Weitere Überlegungen de lege ferenda

Abschließend sei in diesem Zusammenhang auf einen Aspekt hingewiesen, den Prof. Ladeur in seinem Aufsatz zum Leistungsschutzgesetz der Presseverleger (AfP 2012, 427) angesprochen hat. In Zeiten der Informationsüberflutung mögen Leser dazu neigen, nur noch die kurzen Überschriften oder Schlagworte zu lesen, ohne auf die Langfassung der Artikel zuzugreifen. Das hat dann zur Folge, dass ein Teil der Werbung von den Presseverlagen abwandert und sich bei den Internetforen ansiedelt. Das könnte auch bedeutsame Zeitschriften wie die FAZ oder die SZ in wirtschaftliche Bedrängnis führen.

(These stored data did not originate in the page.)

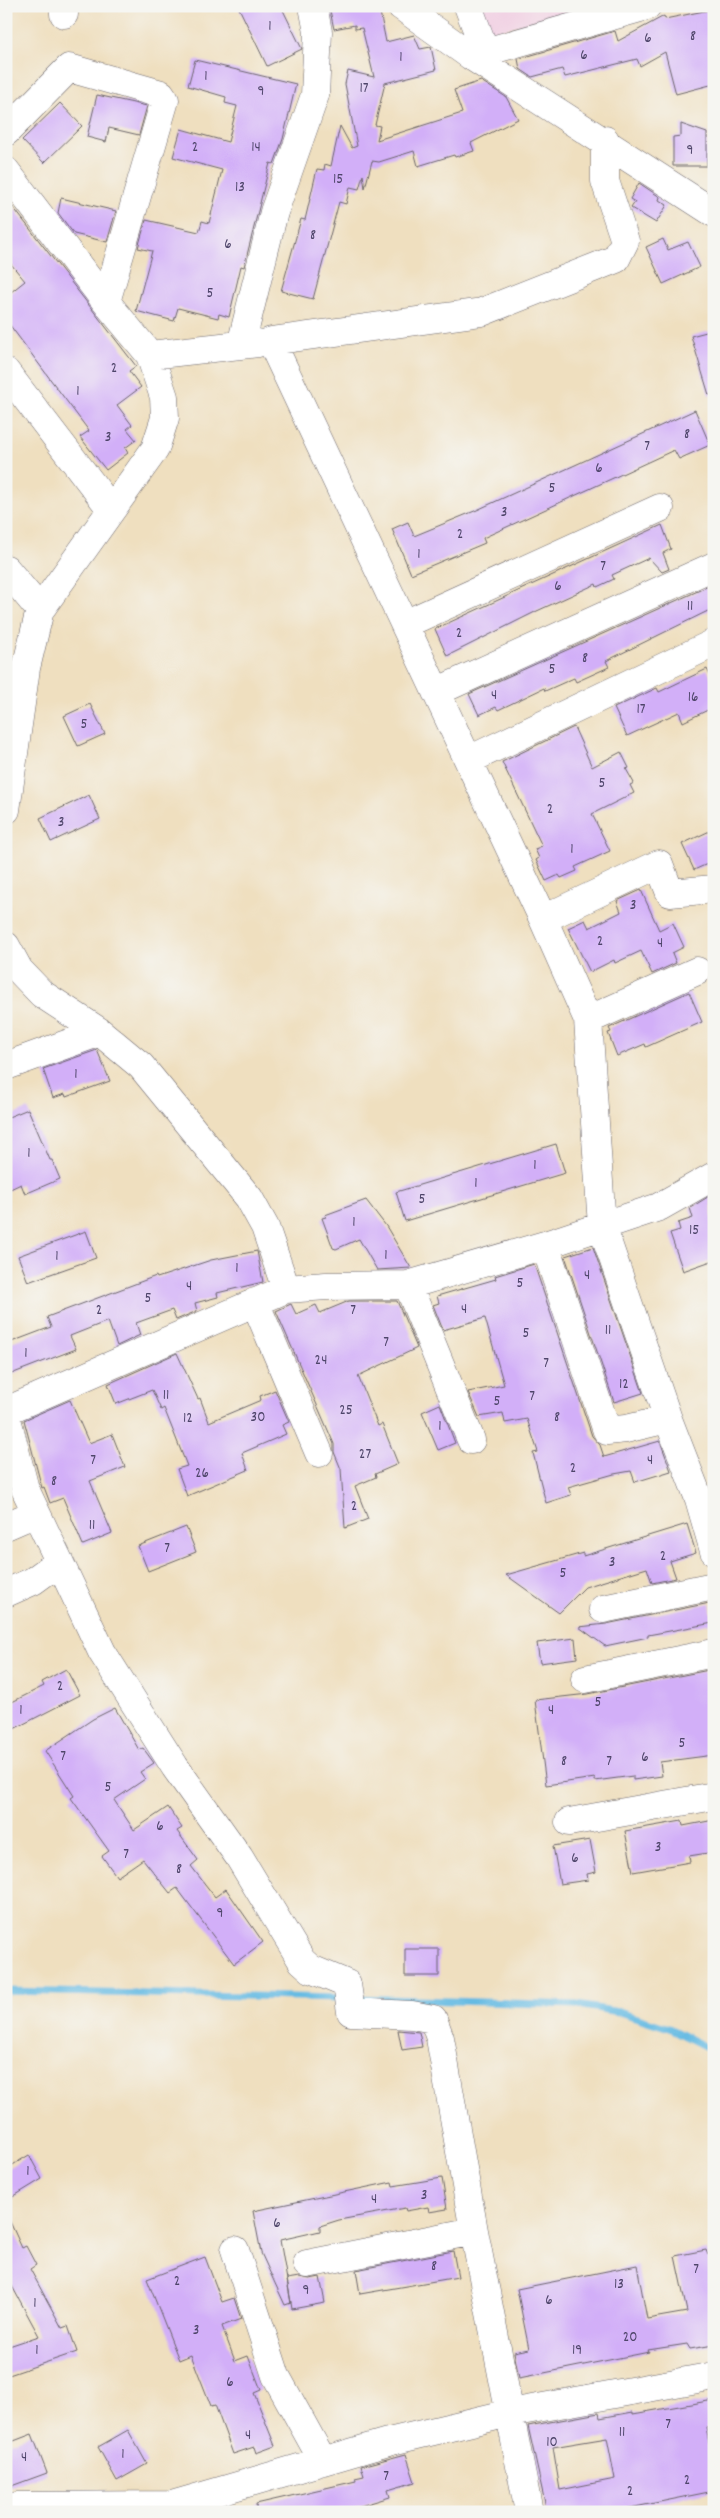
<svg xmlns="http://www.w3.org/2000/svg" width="720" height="2518" font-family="Dekko,sans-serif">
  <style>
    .built { fill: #f1d0e3 }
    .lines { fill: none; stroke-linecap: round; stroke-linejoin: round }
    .stream { stroke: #66bbe3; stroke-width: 7 }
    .building { fill: #d2aff8; fill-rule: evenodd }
    .minor-casing { stroke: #6a6469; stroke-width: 29 }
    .minor { stroke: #fff; stroke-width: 28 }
    .labels { text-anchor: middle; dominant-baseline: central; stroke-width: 4.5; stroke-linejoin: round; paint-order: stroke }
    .number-label { font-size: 15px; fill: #4e456a }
  </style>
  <rect width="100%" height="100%" fill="#f6f6f2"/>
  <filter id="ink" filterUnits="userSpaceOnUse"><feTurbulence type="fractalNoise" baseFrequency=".02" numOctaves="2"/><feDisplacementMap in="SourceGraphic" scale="10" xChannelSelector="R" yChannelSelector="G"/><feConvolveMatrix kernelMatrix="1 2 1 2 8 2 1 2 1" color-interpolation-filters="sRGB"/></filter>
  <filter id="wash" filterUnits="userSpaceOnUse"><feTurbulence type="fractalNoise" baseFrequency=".0096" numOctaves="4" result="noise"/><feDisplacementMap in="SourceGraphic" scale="20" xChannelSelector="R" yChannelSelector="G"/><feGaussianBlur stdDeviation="1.12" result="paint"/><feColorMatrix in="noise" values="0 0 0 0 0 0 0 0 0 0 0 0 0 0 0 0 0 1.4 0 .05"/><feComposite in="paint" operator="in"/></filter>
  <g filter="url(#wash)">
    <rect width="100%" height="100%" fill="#efdfbf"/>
    <path class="built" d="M478,6H594L488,33Z"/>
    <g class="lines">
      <path class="stream" d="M6,1991L343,1998
        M354,1998L577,2005L619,2012L669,2028L714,2051"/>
    </g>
    <g id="blocks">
      <path class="building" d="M238,6H281L302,49L267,66Z
        M329,6H371L380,12L386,42L414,35L420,49L431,47L436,70L385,83L375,125L380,126L377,140L462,113L454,90L481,81L506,97L518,119L471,143L474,151L455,157L454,155L418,166L414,151L379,162L372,161L365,188L363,175L359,189L350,187L346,204L339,202L313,299L281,291L301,219L305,220L317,169L324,170L325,164L331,166L340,126L352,148L357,146L345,84L348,71L374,77L362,28L355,29V25L334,29Z
        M714,9V84L676,94L665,52L640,66L637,59L565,77L562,69L532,77L520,69L518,59L615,31L618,41L664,16L665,19Z
        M195,60L296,84L283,139L274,164L270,163L244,267L241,266L229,317L219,314L218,318L178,308L174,321L136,311L152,251L138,248L146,220L199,232L202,221L209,223L222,170L173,157L181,129L228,142L237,106L225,103L226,97L188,86Z
        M97,95L147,106L139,135L109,128L106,142L87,137Z
        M60,103L82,126L44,163L22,140Z
        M681,124L707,133V166H673V137L681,136Z
        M639,183L660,197L659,200L667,205L656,223L631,208L635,202L630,199Z
        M6,198L136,366L129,371L141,387L117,405L132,425L127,429L136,440L125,448L128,453L106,470L80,437L89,431L6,320V296L25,281L6,258Z
        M61,198L116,211L107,242L74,234L58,213Z
        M663,239L668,250L688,242L700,267L663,284L646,247Z
        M714,330V394L709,395L691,336Z
        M695,410L710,445L679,459L674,450L483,538L485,543L411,574L392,529L408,522L414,536L477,510Z
        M662,525L671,549L663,553L669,569L662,572L649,558L612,575L614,579L597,587L596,584L537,611L447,656L435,629Z
        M709,586L714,597V608L606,661L609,667L576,682L574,678L545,691L544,688L498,710L496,707L479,715L469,694Z
        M707,669L714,683V707L683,722L679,712L627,736L614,708L657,688L659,692Z
        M90,704L105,734L78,746L64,716Z
        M574,727L592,767L621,752L629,768L626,769L634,783L630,785L634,793L592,814L610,851L575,867L577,871L561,878L559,875L546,881L536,860L539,858L535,849L542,846L502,762Z
        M89,795L100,819L51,842L40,818Z
        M714,829V861L694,870L682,844Z
        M641,890L659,930L673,923L684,947L672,953L676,963L652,974L641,951L615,963L614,960L590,972L568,928L585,920L589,928L621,912L617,901Z
        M689,992L702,1022L646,1047L645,1044L617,1056L608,1033L611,1032L609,1028Z
        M97,1050L110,1081L66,1097L65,1094L53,1098L43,1069Z
        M28,1109L50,1160H52L60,1179L25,1194L21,1184L6,1191V1118Z
        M556,1144L565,1173L405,1221L396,1192Z
        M711,1195L714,1260L683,1271L670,1233L680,1230L678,1223L693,1218L690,1208Z
        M366,1200L386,1226L411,1268L377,1270L359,1239L336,1249L333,1248L322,1218L326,1217L325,1215Z
        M86,1231L96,1258L28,1282L18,1256Z
        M593,1247L643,1393L614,1402L565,1256Z
        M257,1251L263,1282L217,1293L218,1297L195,1303L197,1311L176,1320L172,1310L136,1323L140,1335L117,1346L108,1321L70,1336L76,1349L6,1376V1344L51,1327L47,1317L156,1276L157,1278L211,1260Z
        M534,1264L592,1436L600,1445L604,1457L660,1441L671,1471L635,1482L631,1471L614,1474L568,1487L571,1495L546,1503L533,1453L538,1452L527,1419L505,1423L503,1413L479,1417L468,1392L504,1385L485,1318L443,1330L433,1305L439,1303L437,1296L496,1279L495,1276Z
        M349,1301H397L417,1348L358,1376L378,1426L382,1424L398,1464L375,1474L376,1477L355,1486L368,1519L345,1528L341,1469L334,1452V1444L276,1311L291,1304L296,1314L316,1305L320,1313Z
        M177,1353L198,1399L200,1398L209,1422L261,1400L260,1396L275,1390L289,1422L282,1425L286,1434L242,1453L248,1470L187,1496L177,1469L187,1466L164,1408L161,1410L152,1390L116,1404L108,1384Z
        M70,1400L89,1443L112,1434L125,1467L90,1481L112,1533L83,1545L63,1498L50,1503L44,1487L42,1488L24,1420Z
        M440,1404L455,1443L438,1450L422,1412Z
        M687,1524L696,1553L670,1561L676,1578L652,1583L647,1568L585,1587L559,1613L506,1575L583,1553V1556Z
        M186,1527L196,1552L148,1571L138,1546Z
        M710,1603L713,1623L648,1635V1637L605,1646L579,1627L606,1624Z
        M575,1638L577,1658L540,1663L537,1643Z
        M66,1669L80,1695L6,1733V1705L44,1686L42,1682Z
        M714,1669V1755L660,1762L662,1776L633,1780V1776L595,1781V1778L546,1785L535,1700L588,1694Z
        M115,1708L139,1750L143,1748L154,1763L140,1772L145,1779L114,1800L134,1830L168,1807L182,1828L177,1831L198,1860L191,1866L215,1897L226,1889L263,1942L234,1964L177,1888L170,1893L143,1859L117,1877L102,1856L109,1851L71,1798L74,1796L45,1751L93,1719Z
        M714,1820V1852L689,1856L690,1862L633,1872L625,1831L682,1821L683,1826Z
        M590,1840L596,1872L587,1874L588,1880L560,1884L553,1846Z
        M405,1949H439V1976H405Z
        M398,2030L419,2032L422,2047L402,2050Z
        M29,2155L42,2179L6,2201V2169Z
        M442,2178L447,2209L429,2212L428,2207L406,2211L405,2208L339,2220L320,2226V2231L280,2240L291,2303L285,2305L261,2253L253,2211L392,2182L393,2186Z
        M6,2213L22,2248L26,2246L36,2265L30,2269L62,2328L68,2326L77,2352L6,2376V2347L39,2336L6,2275Z
        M706,2250L708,2255L714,2254V2345L690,2349L687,2344L648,2350L649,2352L519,2378L514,2352L529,2349L517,2289L637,2265L647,2319L687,2312L675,2256Z
        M453,2251L458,2277L360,2294L356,2270Z
        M205,2257L222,2302L234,2298L241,2319L222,2326L235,2361L248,2356L261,2390L254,2393L275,2446L256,2453L254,2447L233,2454L215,2405L211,2406L191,2355L179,2360L147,2279Z
        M299,2277L310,2279L320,2277L325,2303L292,2309L287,2279Z
        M714,2400V2426L706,2428L714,2467V2491L610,2512H547L528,2426L599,2413L600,2418L633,2412V2414ZM607,2438L615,2479L560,2490L553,2447Z
        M128,2430L147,2464L117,2481L98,2447Z
        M32,2434L47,2473L6,2488V2444Z
        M406,2454L415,2482L388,2490L390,2497L357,2507L358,2512H257L256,2504L356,2481L355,2478L364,2476L361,2466Z"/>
    </g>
  </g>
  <g filter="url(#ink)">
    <use href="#blocks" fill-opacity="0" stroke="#6a6469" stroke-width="1"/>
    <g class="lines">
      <defs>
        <path id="minor" d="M401,6L471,56L714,213
          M468,6L485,51
          M64,14V6
          M471,56L647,6
          M6,132L69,68L161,94L165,100L106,302
          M605,140V181L625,241L616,259L482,312L271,341L543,919L588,1020L602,1226L668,1419L699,1499L714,1551
          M6,171L106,302L150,355L164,397L165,418L155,449L40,610L26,668L6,810
          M241,345L274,212L315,95L318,32L313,6
          M150,355L258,343
          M6,372L111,509
          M6,569L40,610
          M405,624L660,508
          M436,692L714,566
          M469,760L714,643
          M543,919L659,864L670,893L714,889
          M6,946L19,970L42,994L100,1032L141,1066L249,1198L265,1227L286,1289
          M588,1020L697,971
          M6,1066L100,1032
          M545,1245L607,1431L626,1429L668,1419
          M408,1285L471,1440
          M255,1302L319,1453
          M6,1411L286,1289L326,1286L408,1285L545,1245L659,1207L714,1176
          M6,1415L25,1489L102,1652L175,1767L239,1857L302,1961L311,1969L347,1984L351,2012L412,2015L433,2019L440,2038L474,2231L529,2512
          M6,1526L36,1513
          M6,1593L33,1581L59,1562
          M603,1609L714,1586
          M585,1679L714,1653
          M569,1822L714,1796
          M235,2250L276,2376L323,2461
          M307,2264L474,2231
          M6,2509L17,2506L172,2505L388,2442L510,2413L714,2376"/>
      </defs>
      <use href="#minor" class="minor-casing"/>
      <use href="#minor" class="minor"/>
    </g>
  </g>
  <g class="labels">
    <g class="number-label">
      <text x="270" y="27">1</text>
      <text x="693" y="37">8</text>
      <text x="648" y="39">6</text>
      <text x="584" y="56">6</text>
      <text x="401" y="58">1</text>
      <text x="206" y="77">1</text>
      <text x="364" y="89">17</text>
      <text x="261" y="92">9</text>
      <text x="195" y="148">2</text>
      <text x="256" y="148">14</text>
      <text x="690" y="151">9</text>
      <text x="338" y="180">15</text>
      <text x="240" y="188">13</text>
      <text x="313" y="236">8</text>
      <text x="228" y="245">6</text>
      <text x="210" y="294">5</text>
      <text x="114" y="369">2</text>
      <text x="78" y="392">1</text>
      <text x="687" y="435">8</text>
      <text x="108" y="438">3</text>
      <text x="647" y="447">7</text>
      <text x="599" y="469">6</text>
      <text x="552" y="489">5</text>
      <text x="504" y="513">3</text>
      <text x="460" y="535">2</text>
      <text x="419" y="555">1</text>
      <text x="603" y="567">7</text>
      <text x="558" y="587">6</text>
      <text x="690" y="607">11</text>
      <text x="459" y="634">2</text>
      <text x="585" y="659">8</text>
      <text x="552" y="670">5</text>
      <text x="494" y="696">4</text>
      <text x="693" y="698">16</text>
      <text x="641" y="710">17</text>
      <text x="84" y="725">5</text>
      <text x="602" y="784">5</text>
      <text x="550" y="810">2</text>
      <text x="61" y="823">3</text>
      <text x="572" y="850">1</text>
      <text x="633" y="906">3</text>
      <text x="600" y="942">2</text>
      <text x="660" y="944">4</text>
      <text x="76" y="1075">1</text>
      <text x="29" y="1154">1</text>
      <text x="535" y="1166">1</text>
      <text x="476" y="1184">1</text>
      <text x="422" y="1200">5</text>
      <text x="354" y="1223">1</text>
      <text x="694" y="1231">15</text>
      <text x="386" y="1256">1</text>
      <text x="57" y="1257">1</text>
      <text x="237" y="1269">1</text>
      <text x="587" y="1276">4</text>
      <text x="520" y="1284">5</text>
      <text x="189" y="1287">4</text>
      <text x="148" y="1299">5</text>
      <text x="464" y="1310">4</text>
      <text x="99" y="1311">2</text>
      <text x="353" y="1311">7</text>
      <text x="608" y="1331">11</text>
      <text x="526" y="1334">5</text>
      <text x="386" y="1343">7</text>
      <text x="26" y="1354">1</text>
      <text x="321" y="1361">24</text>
      <text x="546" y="1364">7</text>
      <text x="624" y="1385">12</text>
      <text x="166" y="1396">11</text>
      <text x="532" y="1397">7</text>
      <text x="497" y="1402">5</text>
      <text x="346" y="1411">25</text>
      <text x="258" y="1418">30</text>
      <text x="557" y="1418">8</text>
      <text x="188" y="1419">12</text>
      <text x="440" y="1427">1</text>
      <text x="365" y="1455">27</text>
      <text x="93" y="1461">7</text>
      <text x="650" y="1461">4</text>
      <text x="573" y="1469">2</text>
      <text x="202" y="1474">26</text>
      <text x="54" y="1482">8</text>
      <text x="354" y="1507">2</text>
      <text x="92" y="1526">11</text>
      <text x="167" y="1549">7</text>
      <text x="663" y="1557">2</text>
      <text x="612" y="1563">3</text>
      <text x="563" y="1574">5</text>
      <text x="60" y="1687">2</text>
      <text x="598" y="1703">5</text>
      <text x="21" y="1711">1</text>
      <text x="551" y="1711">4</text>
      <text x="682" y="1744">5</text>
      <text x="63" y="1757">7</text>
      <text x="645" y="1758">6</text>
      <text x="564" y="1762">8</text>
      <text x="609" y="1762">7</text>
      <text x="108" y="1788">5</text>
      <text x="160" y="1827">6</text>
      <text x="658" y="1848">3</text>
      <text x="126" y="1855">7</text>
      <text x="575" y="1859">6</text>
      <text x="179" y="1870">8</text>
      <text x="220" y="1914">9</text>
      <text x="28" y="2172">1</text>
      <text x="424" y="2196">3</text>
      <text x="374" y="2200">4</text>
      <text x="277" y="2224">6</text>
      <text x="434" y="2267">8</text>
      <text x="696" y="2270">7</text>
      <text x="177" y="2282">2</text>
      <text x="619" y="2285">13</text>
      <text x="306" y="2291">9</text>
      <text x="549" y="2301">6</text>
      <text x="35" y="2304">1</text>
      <text x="196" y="2331">3</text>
      <text x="630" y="2338">20</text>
      <text x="37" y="2351">1</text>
      <text x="577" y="2351">19</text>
      <text x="230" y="2383">6</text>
      <text x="668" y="2425">7</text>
      <text x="622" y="2433">11</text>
      <text x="248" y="2436">4</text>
      <text x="552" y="2443">10</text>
      <text x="123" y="2455">1</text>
      <text x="24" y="2458">4</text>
      <text x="386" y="2477">7</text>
      <text x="687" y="2481">2</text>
      <text x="630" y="2492">2</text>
    </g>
  </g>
  <rect width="720" height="2518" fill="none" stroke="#f6f6f2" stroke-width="25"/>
</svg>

Im Ergebnis könnte dadurch ein auf kostspieligen Recherchen beruhender kritischer Journalismus in seiner Existenz bedroht werden. Damit stellt sich die von Prof. Ladeur aufgeworfene Frage, ob angesichts dessen der Staat nicht – anstelle eines nur punktuell wirkenden, in seiner Anwendung überdies äußert unscharfen Leistungsschutzrechts – durch Subventionen oder andere Mittel für eine Grundversorgung eines kritischen Journalismus sorgen müsste, ähnlich wie der öffentlich-rechtliche Rundfunk die Aufgaben einer Grundversorgung erfüllt und deshalb Gebühren kassieren kann.